With the addition of 461 new candidate planets, collected over 22 months of Kepler telescope observations, the proliferation of smaller planets continues.

The new targets include KOI-172.02, a planet candidate that's about 1.5 times bigger than Earth and circles its sunlike parent star in a 242-day orbit. At that distance, liquid water, believed to be necessary for life, could exist on the potential planet's surface.

A Jupiter-sized planet known as PH2 b, discovered by citizen scientists participating in the Planet Hunters project, lies within its parent star's habitable zone.

"This is just a first step toward finding a habitable world elsewhere," Ji Wang, a postdoctoral researcher at Yale University and the lead author of a paper about PH2 b, said in a news release. "Any moon around this newly discovered, Jupiter-sized planet might be habitable. It’s very similar to what was depicted in the movie ‘Avatar’ — the habitable moon Pandora around a giant planet, Polyphemus.”

The Planet Hunters group also reported finding 42 candidate planets, including 15 that lie within habitable zones.

The goal of the Kepler mission, which began in 2009, is to determine how many stars in the Milky Way galaxy have an Earth-sized planet orbiting in so-called habitable zones, where water can exist on its surface.

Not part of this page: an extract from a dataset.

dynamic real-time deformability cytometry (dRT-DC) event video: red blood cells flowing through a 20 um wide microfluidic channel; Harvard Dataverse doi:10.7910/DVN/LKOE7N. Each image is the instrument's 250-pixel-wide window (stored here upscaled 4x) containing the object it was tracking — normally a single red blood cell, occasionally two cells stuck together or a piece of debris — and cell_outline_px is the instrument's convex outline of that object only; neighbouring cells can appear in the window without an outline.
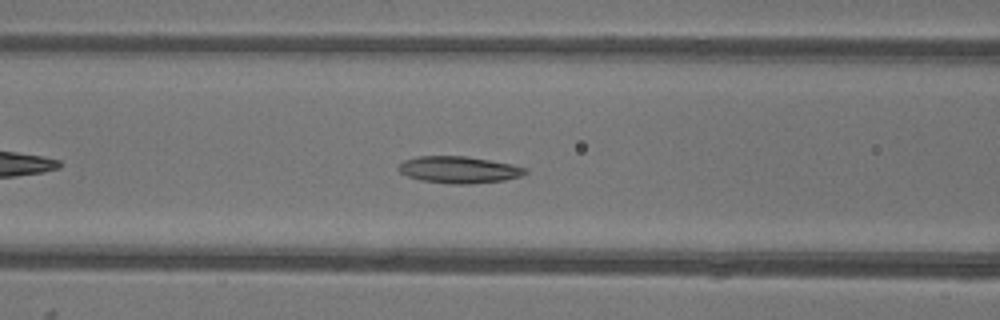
{"species": "common noctule bat (a hibernating species)", "species_latin": "Nyctalus noctula", "temperature_condition": "warm", "stored_images_in_passage": 39, "camera_frame_rate_fps": 3000, "um_per_image_px": 0.085, "animal": {"sex": "female"}, "frame": {"image": 1, "passage_image": 8, "time_ms": 2.333, "image_size_px": [1000, 320], "cell_outline_px": [[528, 172], [520, 176], [504, 180], [472, 184], [452, 184], [420, 180], [408, 176], [400, 172], [396, 168], [404, 160], [416, 156], [468, 156], [512, 164], [528, 168]], "centroid_in_image_um": [39.01, 14.42], "position_along_channel_um": 127.6, "area_um2": 19.94}}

"You need very specific conditions to have liquid water. You can't have your planet too close to your star where it's too hot. You can't have it too far away for the planet conditions to be too cold. We're trying to find these planets in this very specific habitable zone," said Burke, who is with the SETI Institute in Mountain View, Calif.

The Kepler telescope works by tracking slight decreases in the amount of light coming from 160,000 target stars caused by a planet or planets passing by, or transiting, relative to the telescope's point of view.

Earth-sized planets located about where Earth orbits the sun would take 365 days to circle their parent star. Those located closer, in Mercury-type 88-day orbits, transit more frequently. Scientists need at least two and preferably three or more cycles to determine whether an apparent transit is real or some other phenomena.

The Kepler roster also boosts the number of multiplanet systems. Of the 2,740 objects, 299 are in dual-planet systems, 112 are in triplets, 44 are part of four-planet systems, 11 systems have five planets and one system has six planets.